On monday 21st November 2005 my partner cleo had a stroke. Since then we are bashing our heads against all the problems of rehabilitation and care that most people never encounter.This blog will be a record of our road to recovery and the thoughts I have along the way.....

Tuesday, January 17, 2006

Day 58 - Counting the days

WE made a sort of agreement with james today: he will work mainly on her arm, and we will concentrate on cleo's leg, and walking. Of course we will be guided by James but we feel that we can progress the leg as there is movement and even a little control there now, whereas james' expertise can be far better deployed in trying to get something happening in cleo's arm.

WE had already talked at length today ourselves about cleo doing some more exercises, both specific to her stroke rehabilitation, and more general ones to help her fitness. She even managed, with my help to get on the exercise bike and ride for 20 minutes which no doubt will help her leg and ankle movement, as well as creating some muscle tone throughout her whole body, which after all these weeks is no doubt lacking. The thinking here is that 45 minutes each day of physio is not going to get her where she wants to be, that has to be done through much hard work every day, and for hours and hours if needs be. She has made that choice and i for one agree that is the way to go.

cleo is driven by the fact that she feels she does not want to be a burden on us: she hates relying on other people for the most basic of things, and she has vowed to try and make my life easier (I really don't mind, because it's what I do, looking after her in every way) because she thinks I am getting run down by having to look after her.

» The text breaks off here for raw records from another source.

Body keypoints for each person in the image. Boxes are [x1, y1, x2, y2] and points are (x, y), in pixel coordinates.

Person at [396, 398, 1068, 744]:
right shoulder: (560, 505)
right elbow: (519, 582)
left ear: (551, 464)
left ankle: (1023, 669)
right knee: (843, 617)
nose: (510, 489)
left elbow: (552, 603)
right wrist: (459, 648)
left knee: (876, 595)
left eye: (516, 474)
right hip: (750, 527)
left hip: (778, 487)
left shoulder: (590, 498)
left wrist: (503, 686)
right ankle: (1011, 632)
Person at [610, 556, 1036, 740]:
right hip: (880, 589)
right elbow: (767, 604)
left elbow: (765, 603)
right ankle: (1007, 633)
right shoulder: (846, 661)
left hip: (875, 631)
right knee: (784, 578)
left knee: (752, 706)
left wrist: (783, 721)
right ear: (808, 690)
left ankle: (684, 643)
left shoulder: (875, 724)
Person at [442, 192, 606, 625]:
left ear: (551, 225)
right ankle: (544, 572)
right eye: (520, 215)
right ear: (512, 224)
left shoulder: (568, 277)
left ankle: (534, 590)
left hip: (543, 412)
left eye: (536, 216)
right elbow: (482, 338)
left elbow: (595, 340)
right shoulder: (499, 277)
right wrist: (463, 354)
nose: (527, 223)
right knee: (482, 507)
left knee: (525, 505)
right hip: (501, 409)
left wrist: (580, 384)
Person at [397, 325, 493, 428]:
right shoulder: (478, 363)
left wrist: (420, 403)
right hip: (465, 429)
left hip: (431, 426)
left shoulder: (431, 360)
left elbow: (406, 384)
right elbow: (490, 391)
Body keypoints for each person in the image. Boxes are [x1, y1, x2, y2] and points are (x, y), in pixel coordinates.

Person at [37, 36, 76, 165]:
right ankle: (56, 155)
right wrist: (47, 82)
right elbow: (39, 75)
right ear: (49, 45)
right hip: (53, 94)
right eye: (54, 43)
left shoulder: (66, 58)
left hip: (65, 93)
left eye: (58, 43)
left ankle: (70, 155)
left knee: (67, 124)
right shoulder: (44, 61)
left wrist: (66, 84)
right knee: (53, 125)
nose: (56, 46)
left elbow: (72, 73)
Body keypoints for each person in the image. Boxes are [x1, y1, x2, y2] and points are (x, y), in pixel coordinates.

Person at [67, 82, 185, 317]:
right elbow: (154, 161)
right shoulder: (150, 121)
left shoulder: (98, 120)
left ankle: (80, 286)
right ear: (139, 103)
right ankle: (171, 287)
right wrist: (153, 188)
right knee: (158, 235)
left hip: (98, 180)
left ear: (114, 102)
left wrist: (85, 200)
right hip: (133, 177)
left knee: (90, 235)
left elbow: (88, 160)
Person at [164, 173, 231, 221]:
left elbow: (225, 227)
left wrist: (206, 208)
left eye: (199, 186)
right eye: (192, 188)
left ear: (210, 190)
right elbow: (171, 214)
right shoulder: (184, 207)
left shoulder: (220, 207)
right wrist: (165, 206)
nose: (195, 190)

However there is no better incentive than something you really want, and this is one of those choices that cleo has made; it will of course help her to focus on becoming more independent.

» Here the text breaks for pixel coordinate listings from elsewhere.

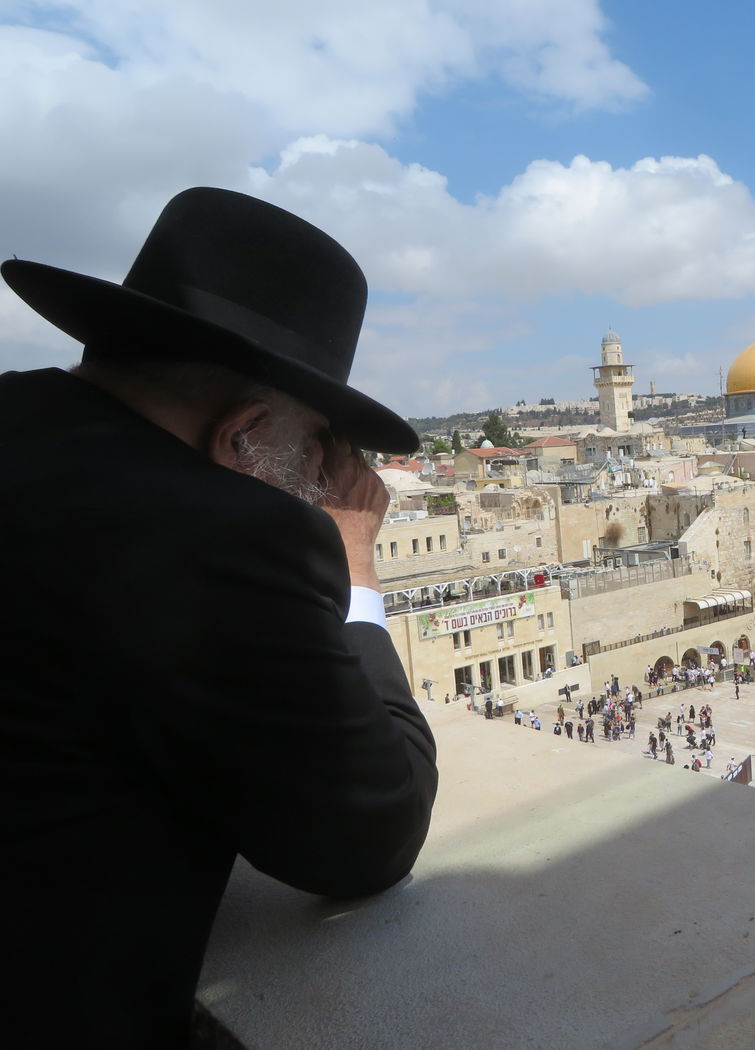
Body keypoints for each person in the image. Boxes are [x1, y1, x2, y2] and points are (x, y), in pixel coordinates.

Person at [0, 188, 440, 1047]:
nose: (331, 477)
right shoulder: (212, 535)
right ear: (241, 438)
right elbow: (369, 835)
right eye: (323, 444)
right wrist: (355, 565)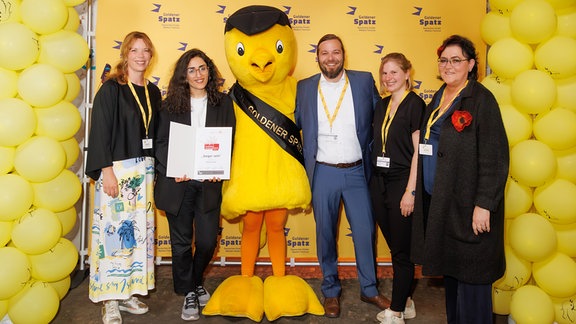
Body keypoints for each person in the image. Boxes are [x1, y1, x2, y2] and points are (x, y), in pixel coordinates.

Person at [410, 35, 509, 324]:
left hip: (469, 210)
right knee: (453, 280)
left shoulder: (481, 100)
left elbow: (495, 158)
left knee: (473, 280)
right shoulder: (439, 97)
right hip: (443, 208)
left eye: (456, 60)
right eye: (444, 60)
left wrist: (484, 204)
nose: (448, 65)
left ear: (471, 64)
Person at [295, 33, 390, 318]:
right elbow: (296, 124)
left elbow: (380, 117)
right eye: (325, 53)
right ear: (318, 57)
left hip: (358, 171)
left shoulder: (362, 82)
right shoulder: (304, 87)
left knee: (364, 233)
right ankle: (330, 291)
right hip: (322, 171)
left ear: (343, 55)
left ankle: (369, 289)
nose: (330, 58)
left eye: (335, 52)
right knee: (325, 235)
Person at [85, 31, 161, 324]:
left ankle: (129, 291)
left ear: (151, 56)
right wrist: (106, 172)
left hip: (144, 173)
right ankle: (110, 299)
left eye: (145, 51)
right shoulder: (112, 89)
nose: (140, 56)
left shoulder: (153, 92)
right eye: (134, 50)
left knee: (138, 235)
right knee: (113, 236)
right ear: (125, 54)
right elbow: (100, 130)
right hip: (116, 172)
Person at [154, 49, 235, 321]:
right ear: (183, 75)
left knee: (207, 240)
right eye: (191, 70)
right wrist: (173, 168)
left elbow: (229, 140)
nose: (198, 74)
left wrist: (219, 167)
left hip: (208, 183)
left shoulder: (223, 103)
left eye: (202, 68)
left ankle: (195, 280)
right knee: (180, 243)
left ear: (209, 71)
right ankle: (189, 291)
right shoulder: (169, 105)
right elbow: (160, 144)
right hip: (179, 185)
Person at [370, 53, 425, 324]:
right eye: (384, 73)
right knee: (395, 246)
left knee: (402, 252)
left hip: (402, 182)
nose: (388, 78)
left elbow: (418, 153)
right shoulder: (381, 106)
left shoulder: (415, 105)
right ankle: (407, 300)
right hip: (379, 183)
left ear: (406, 73)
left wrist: (410, 191)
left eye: (394, 72)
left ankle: (397, 311)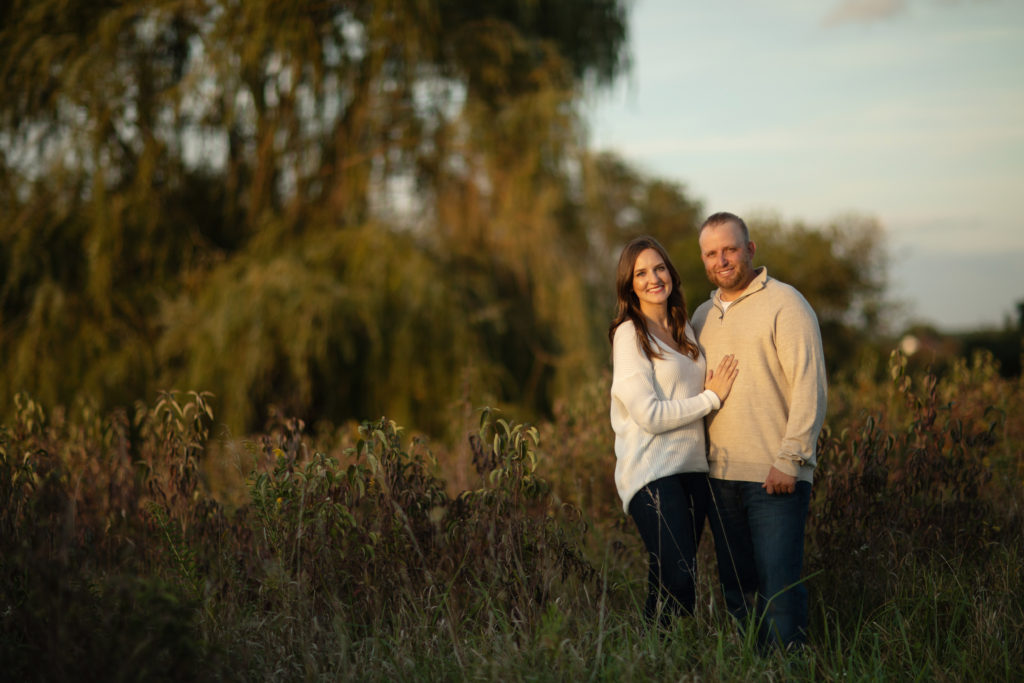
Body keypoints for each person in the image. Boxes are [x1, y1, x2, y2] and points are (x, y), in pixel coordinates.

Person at [691, 212, 827, 651]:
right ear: (704, 261)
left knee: (779, 590)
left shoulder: (787, 304)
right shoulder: (700, 318)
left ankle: (789, 669)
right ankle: (754, 669)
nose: (722, 260)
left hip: (775, 477)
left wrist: (792, 459)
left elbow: (810, 384)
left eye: (730, 249)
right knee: (738, 590)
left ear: (750, 249)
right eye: (711, 253)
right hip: (718, 477)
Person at [609, 235, 739, 626]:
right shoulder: (629, 334)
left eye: (659, 267)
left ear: (671, 272)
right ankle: (656, 650)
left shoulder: (685, 330)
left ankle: (654, 658)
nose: (653, 278)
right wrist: (711, 400)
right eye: (641, 273)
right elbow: (648, 414)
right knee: (680, 577)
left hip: (693, 471)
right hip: (651, 473)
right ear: (629, 284)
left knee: (670, 579)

James spent a long time today working on her arm and hand, which is very painful right now, but she endures that because she knows she must. It is worth it because when she pushes herself like that the results are obvious: extended movement and reach in her left arm, but as yet no real control at all. The biceps seem to be working a little, and the triceps "fire" occasionally when stimulated, although as yet not voluntarily. If only we could see some real sign (even a little one!) that something is happening in her hand and lower arm. All the while this does not happen I know cleo gets quite despondent. She has always been an impatient person (I want it, and I want it NOW) and becomes very frustrated if she doesn't see results quickly. For now we have to keep going, and I am sure in time the results will come.

The time frame is difficult to estimate. Most "recovery" that there will be from stroke happens within a period of about 90 days (purely an average of course, which varies from person to person). After this time it is said that while there may still be some further improvement and recovery, from then on it is often about learning to adapt and use what you have at that point. Getting control and practice is then something that is best done by the patient, rather than physiotherapists, and on many sites I have seen accounts which say that a particular action may take 12 or more months to perfect, through sheer hard work and exercise.

As we are only at day 58 since the stroke there is still much scope for further recovery in terms of cleos neurological and muscle action. She has of course shown huge improvement since the 21st November, and I for one am still convinced that with determination and willpower, as well as the support that we are happy to give her, she will walk in her high heels again, and she will get use in her hand.

It won't be easy, and it wont be quick, but it will happen, of that I have no doubt at all.

Counting the Days

No, not since the stroke, but something that happened a while before that. Today is the 4th anniversary of my coming here to kent to move in with cleo and the girls. I have to say that these 4 years have been the happiest ones of my life. They are the family I never had, and I am so proud to be able to call them mine. Nothing, not even a stroke can stop me giving thanks to whoever or whatever guided me to find cleo and for us to fall in love, but I am eternally grateful for the opportunity and i cherish every day since 17th january 2002.

I look forward to many more years of the same. Thank you my cleo. I love you.